A chalice made in a kids' religious class

And that got me wondering about all of the aspects of “religion;” the prayers, the rituals and services, the decorations. Those things seem to just be props that people need to give shape to their inherent human spirituality. Props to hold on to. Props to gather around… and imagine that they are actually imbuing them with the sacredness which really comes from inside all of us.

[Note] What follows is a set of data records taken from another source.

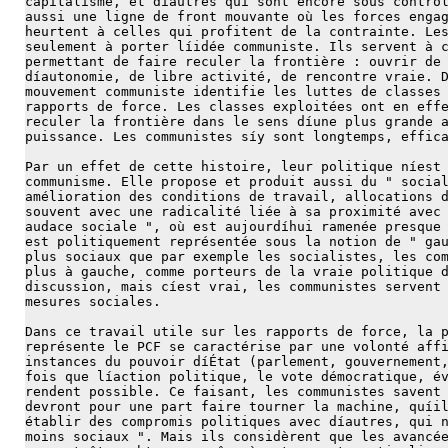
capitalisme, et díautres qui sont encore sous contrô
aussi une ligne de front mouvante où les forces enga
heurtent à celles qui profitent de la contrainte. Le
seulement à porter líidée communiste. Ils servent à 
permettant de faire reculer la frontière : ouvrir de
díautonomie, de libre activité, de rencontre vraie. 
mouvement communiste identifie les luttes de classes
rapports de force. Les classes exploitées ont en eff
reculer la frontière dans le sens díune plus grande 
puissance. Les communistes síy sont longtemps, effic
Par un effet de cette histoire, leur politique níest
communisme. Elle propose et produit aussi du " socia
amélioration des conditions de travail, allocations 
souvent avec une radicalité liée à sa proximité avec
audace sociale ", où est aujourdíhui ramenée presque
est politiquement représentée sous la notion de " ga
plus sociaux que par exemple les socialistes, les co
plus à gauche, comme porteurs de la vraie politique 
discussion, mais cíest vrai, les communistes servent
mesures sociales.
Dans ce travail utile sur les rapports de force, la 
représente le PCF se caractérise par une volonté aff
instances du pouvoir díÉtat (parlement, gouvernement
fois que líaction politique, le vote démocratique, é
rendent possible. Ce faisant, les communistes savent
devront pour une part faire tourner la machine, quíi
établir des compromis politiques avec díautres, qui 
moins sociaux ". Mais ils considèrent que les avancé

Mennonite women watching snake wranglers

I've been a part of a religious community before, and I get it (although I would really only show up when the needle was swinging way over to the community side as opposed to the religious side). They can provide solace and warmth. They can provide real human interaction and brotherhood. Most profoundly, they can provide a true bonding experience. All of that is important, but religions are held together by the artificial props of dogma and ceremony, which people use to drape their spirituality across. Different props shape religions differently, but all of it is there just to prop up the people who can’t seem to find the goodness and sacred humanity inside themselves.